Space propulsion relies on Newton's laws of motion: propellant is ejected backward at high velocity, and the craft is pushed forward with equal and opposite momentum. Even with high exhaust velocity, such as ion drives ejecting particles at 30 km per second (more than 62,000 mph), the mass of propellant is a limiting factor.
Shawyer's EmDrive does not have any exhaust. It consists of a tuned cavity shaped like a truncated cone into which resonating microwaves are channeled. Like other radiation, these exert a tiny pressure when reflected off a surface. According to Shawyer, the pressure exerted on the large end of the cavity is greater than the pressure on the small end, producing a net thrust.

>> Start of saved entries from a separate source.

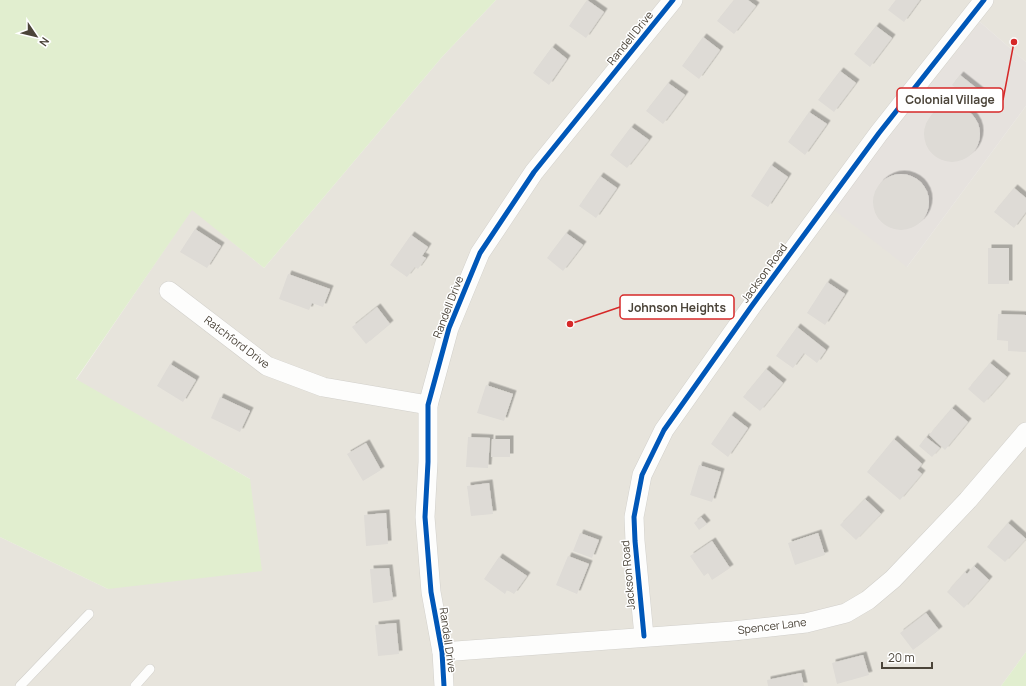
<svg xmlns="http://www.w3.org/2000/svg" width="1026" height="686" viewBox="0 0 1026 686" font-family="Manrope,sans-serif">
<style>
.residential{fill:#e7e4dc}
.industrial{fill:#e6e2de}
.green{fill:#e1eecf}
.building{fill:#dedbd6;filter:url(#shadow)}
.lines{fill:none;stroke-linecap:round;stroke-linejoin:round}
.lane-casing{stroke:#d2d0cb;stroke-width:10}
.street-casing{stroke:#d2d0cb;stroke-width:20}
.lane{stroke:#fdfdfc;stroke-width:9}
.street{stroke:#fdfdfc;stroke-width:19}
.cycleway-casing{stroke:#fff;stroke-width:8}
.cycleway{stroke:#0057b8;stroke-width:5}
.labels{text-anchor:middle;stroke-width:3;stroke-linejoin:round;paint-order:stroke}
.street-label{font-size:11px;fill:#4b4439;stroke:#fff}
.leader{fill:none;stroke:#d62828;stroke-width:1.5}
.callout-dot{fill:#d62828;stroke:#fff;stroke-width:1.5}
.callout{fill:#fff;stroke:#d62828;stroke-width:1.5}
.callout-label{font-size:12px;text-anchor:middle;font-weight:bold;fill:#4b4439}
</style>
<defs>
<filter id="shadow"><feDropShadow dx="3.5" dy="-3.5" stdDeviation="0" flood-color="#0004"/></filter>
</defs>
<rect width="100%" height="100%" fill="#f4f2ee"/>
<polygon class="residential" points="496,0 1026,0 1026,62 980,22 907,267 1026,106 1026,652 1001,686 0,686 0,537 108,589 250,479 76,380 192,209 264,268 442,57"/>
<polygon class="industrial" points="980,22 1026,62 1026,106 907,267 834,210 868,163"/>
<g class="green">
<polygon points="0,0 496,0 442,57 264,268 192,210 76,379 250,479 262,571 108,589 0,537"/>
<polygon points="1026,652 1026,686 1001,686"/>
</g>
<g class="building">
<polygon points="587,0 604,12 586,38 569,26"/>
<polygon points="734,0 748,0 756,6 734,34 717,21"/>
<polygon points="896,0 920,0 904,22 888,10"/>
<polygon points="876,26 892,38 870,67 854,54"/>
<polygon points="703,37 720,50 699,79 682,66"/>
<polygon points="552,47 567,59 549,85 533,73"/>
<polygon points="840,71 856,83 834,112 818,100"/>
<polygon points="960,75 994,102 986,112 952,85"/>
<polygon points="668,83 685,95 663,124 646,111"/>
<circle cx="952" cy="134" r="28"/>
<polygon points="809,112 827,124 805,155 788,142"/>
<polygon points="631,127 649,140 627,168 610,155"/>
<polygon points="771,165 788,177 768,207 751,196"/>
<circle cx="901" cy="202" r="28"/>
<polygon points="600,176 617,188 596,218 579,206"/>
<polygon points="1014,188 1026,198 1026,212 1014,228 994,212"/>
<polygon points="195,229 221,246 207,268 180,252"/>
<polygon points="566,233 583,245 563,271 547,258"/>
<polygon points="411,235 428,247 422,256 426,258 418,269 415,267 407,277 390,265"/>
<rect x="988" y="248" width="21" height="36"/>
<polygon points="288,274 330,289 323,307 312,303 309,310 279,299"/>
<polygon points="827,282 845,294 825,325 807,313"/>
<polygon points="377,307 390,324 366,344 352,327"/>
<polygon points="998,314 1026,315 1026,352 1008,351 1008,341 997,340"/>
<polygon points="797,327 826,350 817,363 804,353 793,368 776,356"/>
<polygon points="990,363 1007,377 984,403 968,389"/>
<polygon points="170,364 196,380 183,402 157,386"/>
<polygon points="766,369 783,383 760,411 743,397"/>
<polygon points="486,385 513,394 504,421 477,413"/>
<polygon points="220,397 250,411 240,432 211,418"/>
<polygon points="952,408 968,422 945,450 929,435"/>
<polygon points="731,415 748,428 728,457 711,444"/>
<polygon points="468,437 490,438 488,468 466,467"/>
<polygon points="926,437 940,448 932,457 919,446"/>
<polygon points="492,439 510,439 510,457 491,457"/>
<polygon points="894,439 922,464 917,470 922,474 900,500 867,472"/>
<polygon points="366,443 381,470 363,481 347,454"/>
<polygon points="699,465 721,472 712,502 690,495"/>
<polygon points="489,483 493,514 471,516 467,486"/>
<polygon points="865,499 881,514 856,540 840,525"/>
<polygon points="386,513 388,544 366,546 364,515"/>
<polygon points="701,517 707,524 699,530 694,523"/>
<polygon points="1008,523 1026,539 1005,562 987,547"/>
<polygon points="580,533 599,540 592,558 573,551"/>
<polygon points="818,533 825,555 795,565 788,543"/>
<polygon points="712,541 730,568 712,580 708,573 704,576 690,556"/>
<polygon points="568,556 589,564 577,594 556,585"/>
<polygon points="499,557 527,576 514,594 507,590 505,594 484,579"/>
<polygon points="974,566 989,580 964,608 947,592 965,572 967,574"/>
<polygon points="389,568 393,600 373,603 370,569"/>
<polygon points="926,613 939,630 913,650 900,633"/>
<polygon points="396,623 399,654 378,656 375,625"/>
<polygon points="863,655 869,675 837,684 832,663"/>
<polygon points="801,673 804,686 768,686 767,680"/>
</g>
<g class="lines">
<g class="lane-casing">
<g id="lane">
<polyline points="20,686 89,614"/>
<polyline points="135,686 150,669"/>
</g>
</g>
<g class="street-casing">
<g id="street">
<polyline points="169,291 267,366 323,387 428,405"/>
<polyline points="644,636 635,541 634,517 642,475 664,430 751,307 879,133 984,0"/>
<polyline points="442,652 733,631 806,623 846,613 868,600 893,579 968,500 1026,432"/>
<polyline points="444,686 442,652 431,592 425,517 428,462 428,405 449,328 480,253 534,172 673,0"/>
</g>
</g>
<use href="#lane" class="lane"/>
<use href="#street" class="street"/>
<g class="cycleway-casing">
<g id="cycleway">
<polyline points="644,636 635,541 634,517 642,475 664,430 751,307 879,133 984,0"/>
<polyline points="444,686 442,652 431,592 425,517 428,462 428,405 449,328 480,253 534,172 673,0"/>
</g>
</g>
<use href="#cycleway" class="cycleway"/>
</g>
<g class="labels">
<g class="street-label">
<text transform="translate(630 38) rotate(-51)" y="4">Randell Drive</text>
<text transform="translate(764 273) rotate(-54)" y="4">Jackson Road</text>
<text transform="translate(448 307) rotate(-69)" y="4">Randell Drive</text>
<text transform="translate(237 342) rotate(37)" y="4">Ratchford Drive</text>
<text transform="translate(628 575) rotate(-95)" y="4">Jackson Road</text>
<text transform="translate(772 626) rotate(-7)" y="4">Spencer Lane</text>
<text transform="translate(448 640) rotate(82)" y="4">Randell Drive</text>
</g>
</g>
<path class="leader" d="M1014 42L1003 100M570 324L620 307"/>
<g class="callout-dot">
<circle cx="1014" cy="42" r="4"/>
<circle cx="570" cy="324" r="4"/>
</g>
<g class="callout">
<rect x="897" y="88" width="106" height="24" rx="4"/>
<rect x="620" y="295" width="114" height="24" rx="4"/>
</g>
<g class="callout-label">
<text x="950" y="104">Colonial Village</text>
<text x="677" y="312">Johnson Heights</text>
</g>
<g transform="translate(36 36) rotate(125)" stroke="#ffffff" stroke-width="3" paint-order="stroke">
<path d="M0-3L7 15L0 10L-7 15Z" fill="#4b4439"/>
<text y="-6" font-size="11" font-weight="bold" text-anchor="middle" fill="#4b4439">N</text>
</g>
<path d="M882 662v6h50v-6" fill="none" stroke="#4b4439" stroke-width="2"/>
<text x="888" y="662" font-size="12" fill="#4b4439" stroke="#ffffff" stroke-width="3" paint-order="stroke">20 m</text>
</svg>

The result , 720 mN, is just 2.5 oz. of thrust, but satellites often work with less. Boeing's advanced XIPS thruster , which fires out Xenon ions at high speed, achieves 165 mN of thrust from 4.5 lb. It weighs 35 lb., more than an equivalent EmDrive, and the propellant for prolonged operation can weigh much more.
XIPS and EmDrive can both run off solar electricity, but the EmDrive never runs out of propellant. Propellant to maintain satellite position is a major weight contribution; Shawyer suggests that the EmDrive could halve the cost of geostationary satellites .
For interplanetary probes, it could be revolutionary, cutting times and costs by something like an order of magnitude.
I'd wait for more independent verification though. The Chinese seem to be playing their results pretty close to the vest, which in and of itself is suspicious.